▸ TASK ITEM: In the records that follow, count each line where the string "الأعداء" occurs. Provide the total and no other text.

──────────

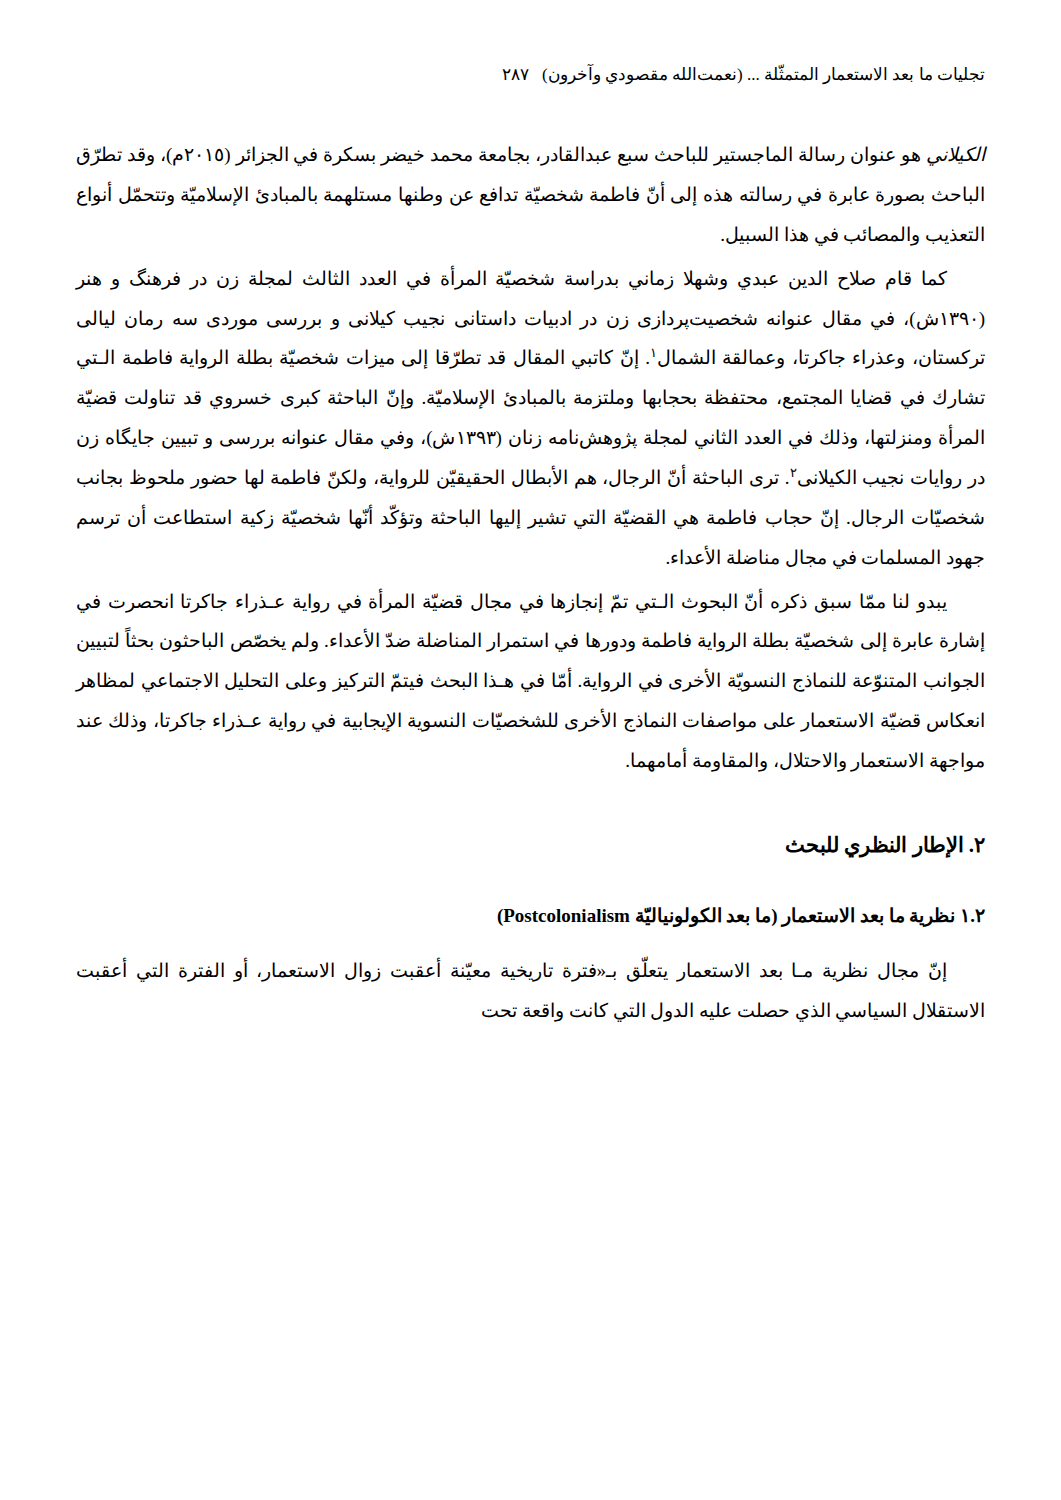تجليات ما بعد الاستعمار المتمثّلة ... (نعمت‌الله مقصودي وآخرون) ٢٨٧
الكيلاني هو عنوان رسالة الماجستير للباحث سبع عبدالقادر، بجامعة محمد خيضر بسكرة في الجزائر (٢٠١٥م)، وقد تطرّق الباحث بصورة عابرة في رسالته هذه إلى أنّ فاطمة شخصيّة تدافع عن وطنها مستلهمة بالمبادئ الإسلاميّة وتتحمّل أنواع التعذيب والمصائب في هذا السبيل.
كما قام صلاح الدين عبدي وشهلا زماني بدراسة شخصيّة المرأة في العدد الثالث لمجلة زن در فرهنگ و هنر (١٣٩٠ش)، في مقال عنوانه شخصيت‌پردازی زن در ادبيات داستانی نجيب كيلانی و بررسی موردی سه رمان ليالی تركستان، وعذراء جاكرتا، وعمالقة الشمال١. إنّ كاتبي المقال قد تطرّقا إلى ميزات شخصيّة بطلة الرواية فاطمة الـتي تشارك في قضايا المجتمع، محتفظة بحجابها وملتزمة بالمبادئ الإسلاميّة. وإنّ الباحثة كبرى خسروي قد تناولت قضيّة المرأة ومنزلتها، وذلك في العدد الثاني لمجلة پژوهش‌نامه زنان (١٣٩٣ش)، وفي مقال عنوانه بررسی و تبيين جايگاه زن در روايات نجيب الكيلانی٢. ترى الباحثة أنّ الرجال، هم الأبطال الحقيقيّن للرواية، ولكنّ فاطمة لها حضور ملحوظ بجانب شخصيّات الرجال. إنّ حجاب فاطمة هي القضيّة التي تشير إليها الباحثة وتؤكّد أنّها شخصيّة زكية استطاعت أن ترسم جهود المسلمات في مجال مناضلة الأعداء.
يبدو لنا ممّا سبق ذكره أنّ البحوث الـتي تمّ إنجازها في مجال قضيّة المرأة في رواية عـذراء جاكرتا انحصرت في إشارة عابرة إلى شخصيّة بطلة الرواية فاطمة ودورها في استمرار المناضلة ضدّ الأعداء. ولم يخصّص الباحثون بحثاً لتبيين الجوانب المتنوّعة للنماذج النسويّة الأخرى في الرواية. أمّا في هـذا البحث فيتمّ التركيز وعلى التحليل الاجتماعي لمظاهر انعكاس قضيّة الاستعمار على مواصفات النماذج الأخرى للشخصيّات النسوية الإيجابية في رواية عـذراء جاكرتا، وذلك عند مواجهة الاستعمار والاحتلال، والمقاومة أمامهما.
٢. الإطار النظري للبحث
١.٢ نظرية ما بعد الاستعمار (ما بعد الكولونياليّة Postcolonialism)
إنّ مجال نظرية مـا بعد الاستعمار يتعلّق بـ«فترة تاريخية معيّنة أعقبت زوال الاستعمار، أو الفترة التي أعقبت الاستقلال السياسي الذي حصلت عليه الدول التي كانت واقعة تحت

──────────

▸ RESPONSE AREA: 2